• What to do:
Take every line from the entries below that includes the word "tháng" and copy it.

• Data supplied:
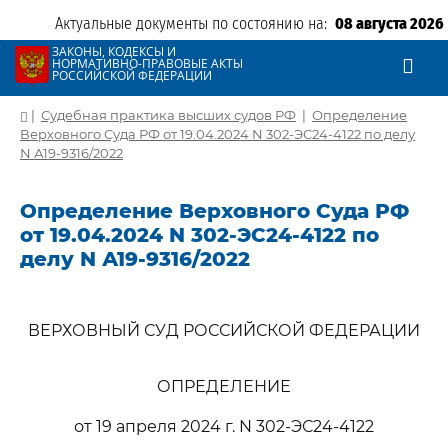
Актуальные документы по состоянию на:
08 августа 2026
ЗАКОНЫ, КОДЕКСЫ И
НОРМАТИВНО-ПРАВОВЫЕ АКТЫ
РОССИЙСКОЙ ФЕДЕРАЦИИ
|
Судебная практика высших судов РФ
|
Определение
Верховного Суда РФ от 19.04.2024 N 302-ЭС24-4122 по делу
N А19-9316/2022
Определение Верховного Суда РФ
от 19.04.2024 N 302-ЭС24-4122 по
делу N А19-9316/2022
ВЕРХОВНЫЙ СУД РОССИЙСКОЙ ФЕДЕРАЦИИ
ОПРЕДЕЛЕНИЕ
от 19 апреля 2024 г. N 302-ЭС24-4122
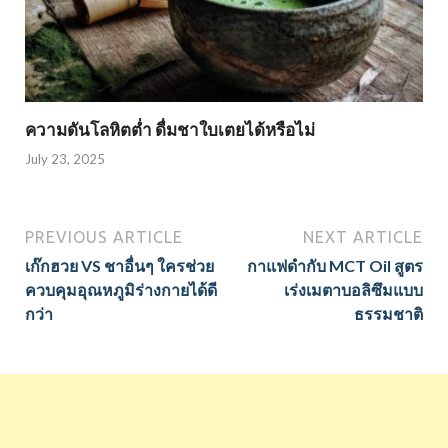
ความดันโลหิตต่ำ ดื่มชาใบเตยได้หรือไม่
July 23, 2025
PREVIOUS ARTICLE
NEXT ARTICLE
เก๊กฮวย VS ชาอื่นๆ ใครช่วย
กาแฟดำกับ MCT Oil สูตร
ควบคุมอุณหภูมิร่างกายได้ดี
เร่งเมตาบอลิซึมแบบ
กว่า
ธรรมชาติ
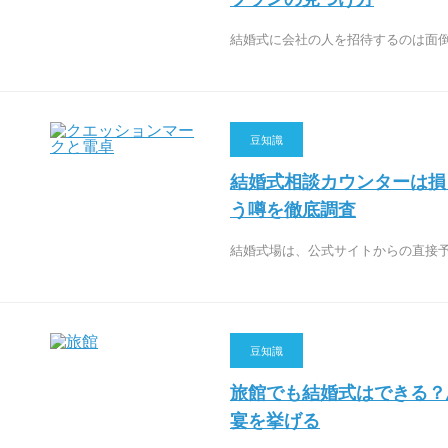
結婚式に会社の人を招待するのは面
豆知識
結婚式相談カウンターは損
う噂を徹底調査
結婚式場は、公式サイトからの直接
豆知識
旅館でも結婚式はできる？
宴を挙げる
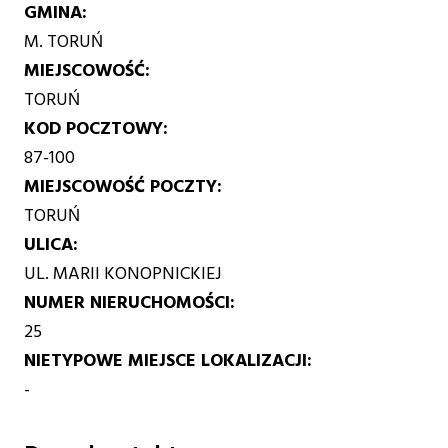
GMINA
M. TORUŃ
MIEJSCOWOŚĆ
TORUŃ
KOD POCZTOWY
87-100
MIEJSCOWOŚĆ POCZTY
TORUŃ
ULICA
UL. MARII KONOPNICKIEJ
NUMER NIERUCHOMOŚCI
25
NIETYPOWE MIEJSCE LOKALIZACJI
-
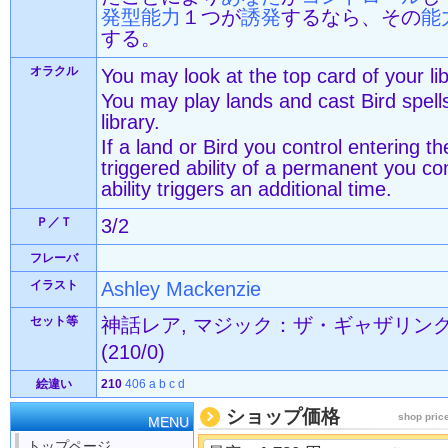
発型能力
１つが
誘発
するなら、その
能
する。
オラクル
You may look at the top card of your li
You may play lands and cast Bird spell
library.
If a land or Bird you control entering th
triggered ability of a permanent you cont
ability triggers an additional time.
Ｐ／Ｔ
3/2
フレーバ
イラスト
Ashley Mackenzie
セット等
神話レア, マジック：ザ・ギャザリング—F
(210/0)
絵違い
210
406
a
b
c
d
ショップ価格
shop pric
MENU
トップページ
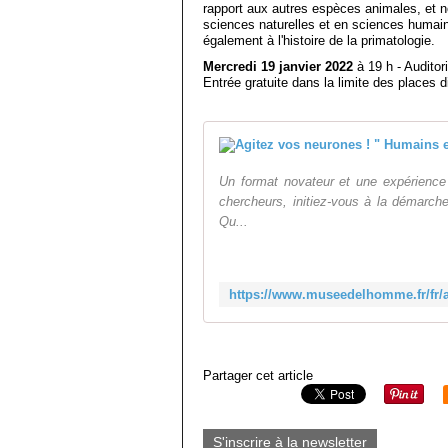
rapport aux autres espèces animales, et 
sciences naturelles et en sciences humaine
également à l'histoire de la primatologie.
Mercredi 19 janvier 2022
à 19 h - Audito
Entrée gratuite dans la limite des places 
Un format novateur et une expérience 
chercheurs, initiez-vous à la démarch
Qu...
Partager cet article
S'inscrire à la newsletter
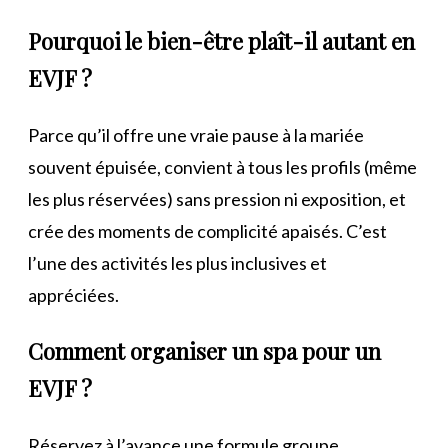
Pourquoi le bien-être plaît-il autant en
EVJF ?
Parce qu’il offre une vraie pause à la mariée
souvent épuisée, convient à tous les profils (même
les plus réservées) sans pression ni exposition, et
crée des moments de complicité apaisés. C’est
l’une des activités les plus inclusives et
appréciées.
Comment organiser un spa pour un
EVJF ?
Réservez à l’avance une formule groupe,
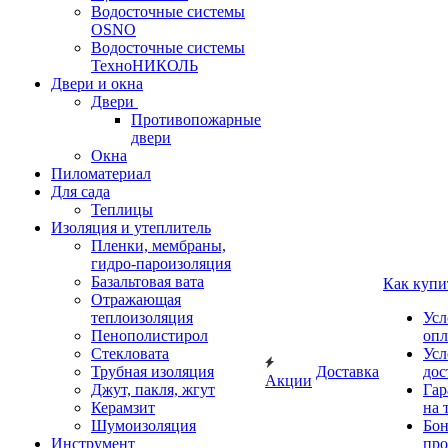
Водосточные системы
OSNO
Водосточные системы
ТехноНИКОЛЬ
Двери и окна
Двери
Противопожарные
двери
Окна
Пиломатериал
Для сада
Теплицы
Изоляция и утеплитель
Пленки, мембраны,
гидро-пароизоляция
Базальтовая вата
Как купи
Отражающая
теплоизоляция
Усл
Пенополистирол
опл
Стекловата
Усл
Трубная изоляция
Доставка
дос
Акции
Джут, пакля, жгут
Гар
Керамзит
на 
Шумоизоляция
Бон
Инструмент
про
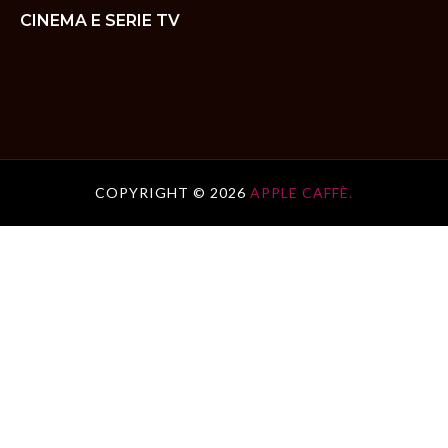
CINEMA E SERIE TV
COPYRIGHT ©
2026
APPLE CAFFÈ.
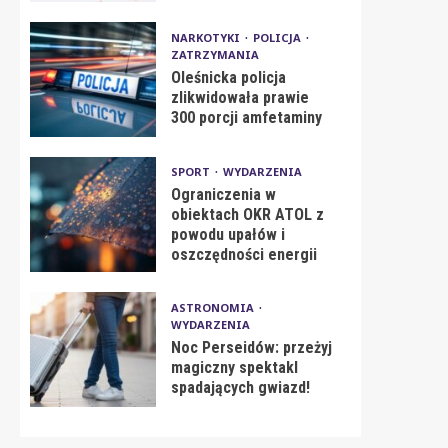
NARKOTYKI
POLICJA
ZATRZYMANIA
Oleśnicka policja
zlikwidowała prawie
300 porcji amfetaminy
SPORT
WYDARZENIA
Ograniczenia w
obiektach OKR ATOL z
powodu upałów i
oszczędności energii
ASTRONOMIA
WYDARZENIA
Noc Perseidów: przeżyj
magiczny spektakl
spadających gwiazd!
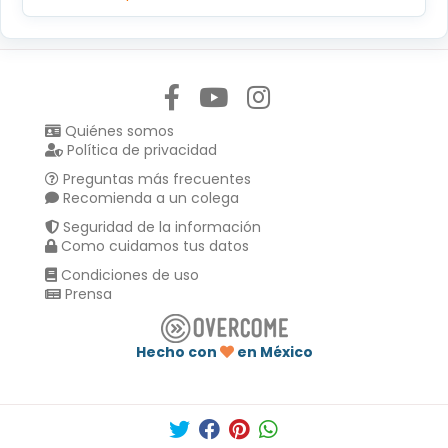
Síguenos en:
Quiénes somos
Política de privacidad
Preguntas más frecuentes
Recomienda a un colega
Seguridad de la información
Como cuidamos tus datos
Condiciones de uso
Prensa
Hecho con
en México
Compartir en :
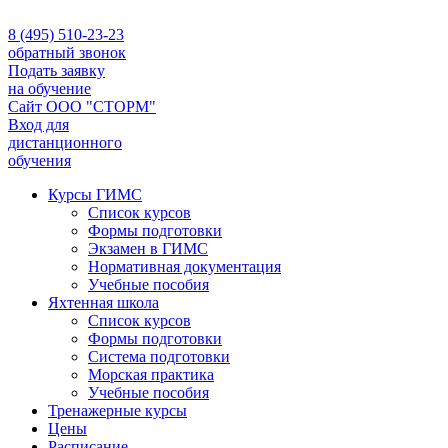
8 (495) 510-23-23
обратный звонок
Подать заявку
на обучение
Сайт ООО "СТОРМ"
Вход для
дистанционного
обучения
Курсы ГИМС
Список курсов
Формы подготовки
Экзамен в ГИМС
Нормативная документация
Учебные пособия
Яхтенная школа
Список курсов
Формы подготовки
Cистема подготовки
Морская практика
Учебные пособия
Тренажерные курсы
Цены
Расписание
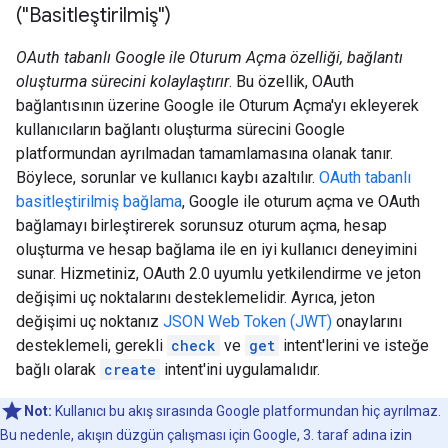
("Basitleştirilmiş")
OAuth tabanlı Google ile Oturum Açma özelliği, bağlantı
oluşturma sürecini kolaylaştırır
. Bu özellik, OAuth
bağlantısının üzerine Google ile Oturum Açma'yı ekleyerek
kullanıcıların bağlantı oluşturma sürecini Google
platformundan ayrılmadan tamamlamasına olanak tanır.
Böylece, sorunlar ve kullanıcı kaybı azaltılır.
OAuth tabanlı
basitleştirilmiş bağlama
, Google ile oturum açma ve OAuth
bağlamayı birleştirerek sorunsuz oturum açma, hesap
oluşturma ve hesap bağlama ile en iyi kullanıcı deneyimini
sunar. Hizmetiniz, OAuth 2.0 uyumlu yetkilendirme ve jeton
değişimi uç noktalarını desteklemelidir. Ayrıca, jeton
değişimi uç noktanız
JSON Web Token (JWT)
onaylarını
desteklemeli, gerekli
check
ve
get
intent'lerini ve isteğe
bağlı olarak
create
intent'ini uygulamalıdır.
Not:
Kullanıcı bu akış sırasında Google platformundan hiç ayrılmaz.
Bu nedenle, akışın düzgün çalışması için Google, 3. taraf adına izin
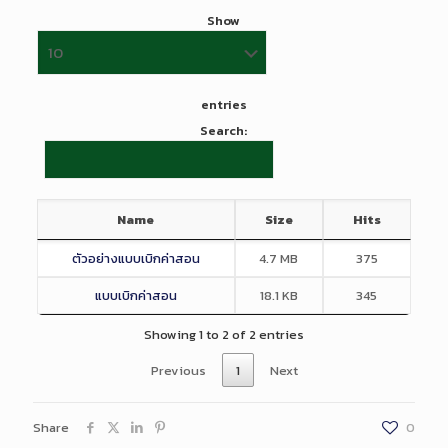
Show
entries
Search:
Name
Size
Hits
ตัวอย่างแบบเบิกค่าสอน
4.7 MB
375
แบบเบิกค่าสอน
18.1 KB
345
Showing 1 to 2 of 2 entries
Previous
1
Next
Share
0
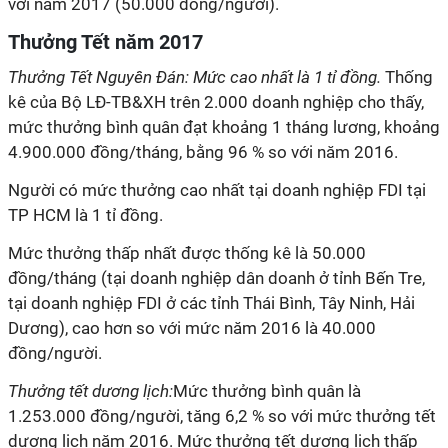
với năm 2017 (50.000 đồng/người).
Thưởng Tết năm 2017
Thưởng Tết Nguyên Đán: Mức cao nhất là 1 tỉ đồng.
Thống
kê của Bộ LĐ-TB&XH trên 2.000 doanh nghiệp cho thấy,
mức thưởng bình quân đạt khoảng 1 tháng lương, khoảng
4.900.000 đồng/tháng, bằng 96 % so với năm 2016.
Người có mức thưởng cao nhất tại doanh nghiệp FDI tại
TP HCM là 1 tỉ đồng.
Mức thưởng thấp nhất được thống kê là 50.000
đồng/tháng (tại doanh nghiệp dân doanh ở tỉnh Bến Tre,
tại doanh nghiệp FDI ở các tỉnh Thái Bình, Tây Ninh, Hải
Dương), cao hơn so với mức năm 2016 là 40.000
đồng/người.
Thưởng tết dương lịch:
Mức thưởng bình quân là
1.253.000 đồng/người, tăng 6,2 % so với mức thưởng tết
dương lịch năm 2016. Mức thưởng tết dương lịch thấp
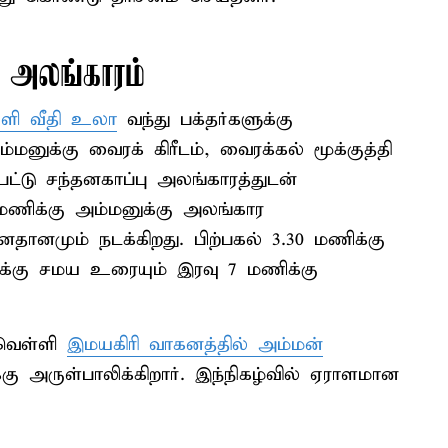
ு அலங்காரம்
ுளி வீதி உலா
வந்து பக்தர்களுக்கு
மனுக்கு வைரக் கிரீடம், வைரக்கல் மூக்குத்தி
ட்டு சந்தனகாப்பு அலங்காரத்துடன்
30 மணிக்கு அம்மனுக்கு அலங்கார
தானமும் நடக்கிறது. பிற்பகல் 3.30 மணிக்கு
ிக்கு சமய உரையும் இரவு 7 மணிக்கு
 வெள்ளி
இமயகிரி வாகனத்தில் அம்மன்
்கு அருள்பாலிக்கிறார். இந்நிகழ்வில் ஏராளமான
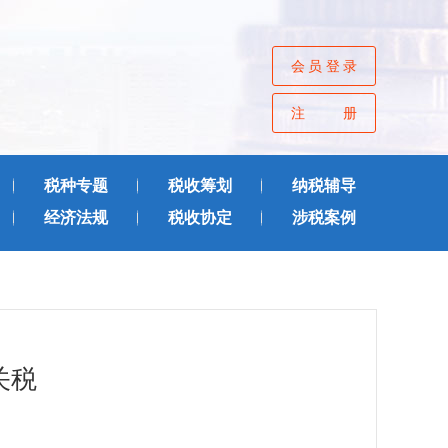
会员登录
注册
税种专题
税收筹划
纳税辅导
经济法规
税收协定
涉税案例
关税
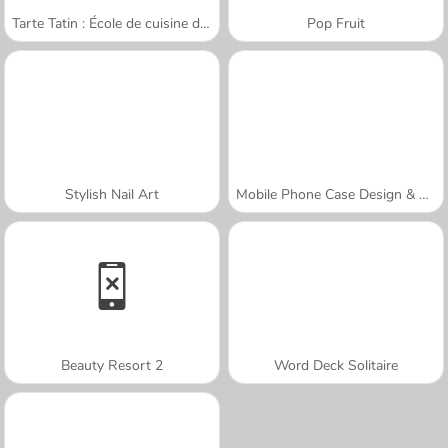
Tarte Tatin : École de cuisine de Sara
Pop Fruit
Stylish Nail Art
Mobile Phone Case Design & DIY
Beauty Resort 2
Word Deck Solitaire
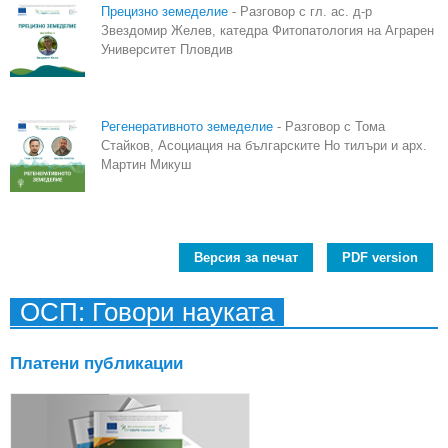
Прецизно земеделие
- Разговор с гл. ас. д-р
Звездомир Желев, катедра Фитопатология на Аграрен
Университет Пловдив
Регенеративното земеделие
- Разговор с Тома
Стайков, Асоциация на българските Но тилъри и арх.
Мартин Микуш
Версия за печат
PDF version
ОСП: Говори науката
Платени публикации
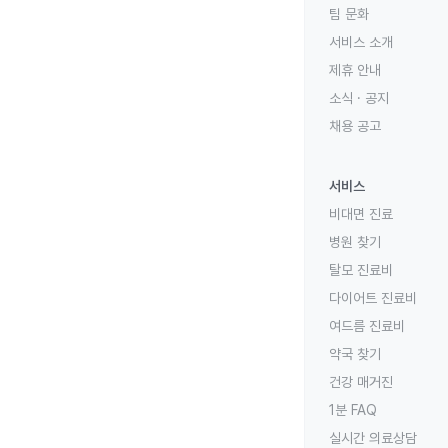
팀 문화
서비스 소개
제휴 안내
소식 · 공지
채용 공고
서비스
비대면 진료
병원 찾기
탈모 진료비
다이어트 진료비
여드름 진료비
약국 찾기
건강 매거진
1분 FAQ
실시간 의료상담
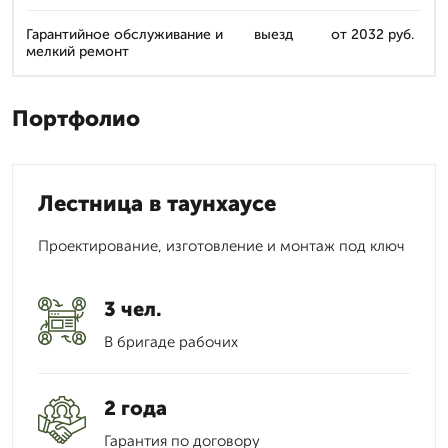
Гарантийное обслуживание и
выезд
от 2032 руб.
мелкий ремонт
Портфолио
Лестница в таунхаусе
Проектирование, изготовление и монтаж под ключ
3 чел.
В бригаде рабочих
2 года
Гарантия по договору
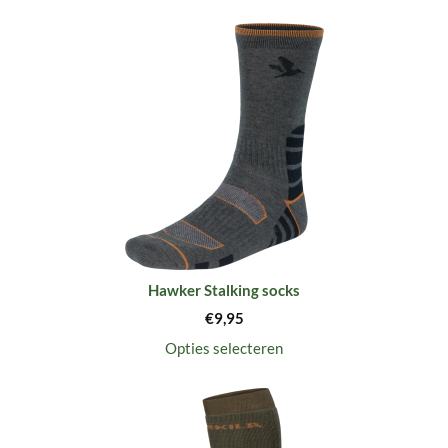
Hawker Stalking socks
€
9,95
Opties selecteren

• Written answer:
mức thưởng bình quân đạt khoảng 1 tháng lương, khoảng
4.900.000 đồng/tháng, bằng 96 % so với năm 2016.
đồng/tháng (tại doanh nghiệp dân doanh ở tỉnh Bến Tre,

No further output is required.